Court rejects statement in trial of soldier found with pistol

Thursday, May 04, 2017

Magistrate Janneh-Njie of the Banjul Magistrates’ Court yesterday rejected the cautionary and voluntary statements in the case involving Babucarr Njie, a soldier found with a gun at the King Fahd Mosque.

This followed the submission made by the defence counsel, Sheriff Kumba Jobe, that the cautionary and voluntary statements sought to be tendered by the prosecution were not obtained voluntarily.

In her ruling, Magistrate Janneh-Njie told the court the law governing the admissibility of confessional statements obtained from accused persons while under detention is section 31 (2) of the Evidence Act which provides that a confession shall not be admissible if the statement was made by an accused person while under arrest, in detention or restricted by state agents unless the confession was made in writing by the accused or someone on his behalf and signed or thumb-printed by the accused in the presence of an independent witness. Such witness cannot be a member of the police, army or security forces.

She said the only issue that stood out for determination was whether the statements were recorded in the presence of an independent witness in strict compliance with the provision of section 31 (2) of the Evidence Act.

At this juncture, she summarized the evidence of the first prosecution witness in a voire dire (trial within trial).

The witness, Fabakary Kinteh, serving as an independent witness, said the accused was not forced when his statements were recorded.

She stated that according to the accused, he was put in cuffs and was tied on the table.

She further quoted the accused saying the second prosecution witness, Jally Senghore, asked him to give a statement or something might happen to him, and that the statement was recorded at 22:41 hours. At the time of recording, Jally Senghore and one Manneh were present.

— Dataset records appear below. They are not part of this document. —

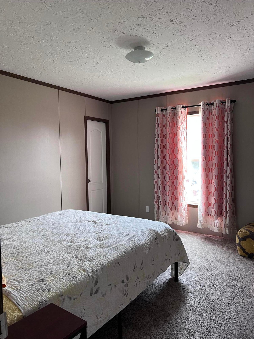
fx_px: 254
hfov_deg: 53.1
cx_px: 127
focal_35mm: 26
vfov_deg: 67.3
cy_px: 170
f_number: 1.5
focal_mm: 5.7
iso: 125
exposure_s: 1/78
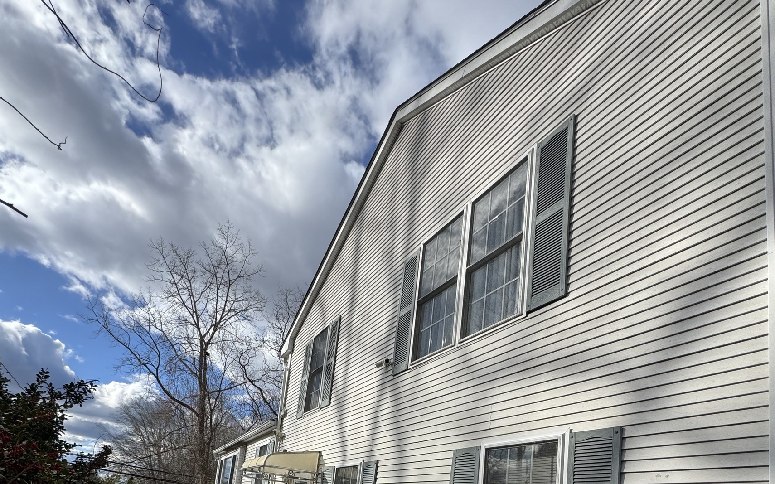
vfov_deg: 50.2
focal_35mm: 20
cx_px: 385
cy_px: 467
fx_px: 422
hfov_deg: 85.1
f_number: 2.2
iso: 50
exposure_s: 1/2415
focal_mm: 2.22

Magistrate Janneh-Njie stated that it was the accused who said the statements were recorded on Monday the 13 February 2017, and that was the time the independent witness was present.

She pointed out that on the face of the voluntary statement, it was indicated that the statement was recorded at 22:42 hours, and this corroborated the evidence of the accused as to the time the statements were recorded.

On the contrary, she posited, when the independent witness was asked under cross-examination, as to the time the statements were obtained, he said he could not remember exactly but it was after 1pm.

She adduced further that Jally Senghore also admitted during cross-examination that the statements were not obtained during the night but during the day.

She said that both Fabakary Kinteh and Jally Senghore alleged that the statements were recorded during the day and the accused was saying that it was recorded during the night which corroborated what was on the document itself.

She further told the court that considering the fact that the document indicated that the statements were recorded at 22:42 hours, she could not believe the evidence of both Fabakary Kinteh and Jally Senghore that the statements were recorded during the day.

She therefore concluded that the statements were recorded at 22:42 hours.

Magistrate Janneh-Njie stated that considering the discrepancy as to the time the statements at issue were obtained, the court was in doubt as to whether the said independent witness was present at the time the statements were recorded at 22:42 hours.

She adduced that in the light of the above, that the prosecution had failed to prove that the statements sought to be tendered were obtained in strict compliance with section 31(2) of the Evidence Act.

She consequently rejected the statements.

The case was adjourned until 8 May 2017.

Sgt Jaiteh held the brief for Sub-Inspector Bojang.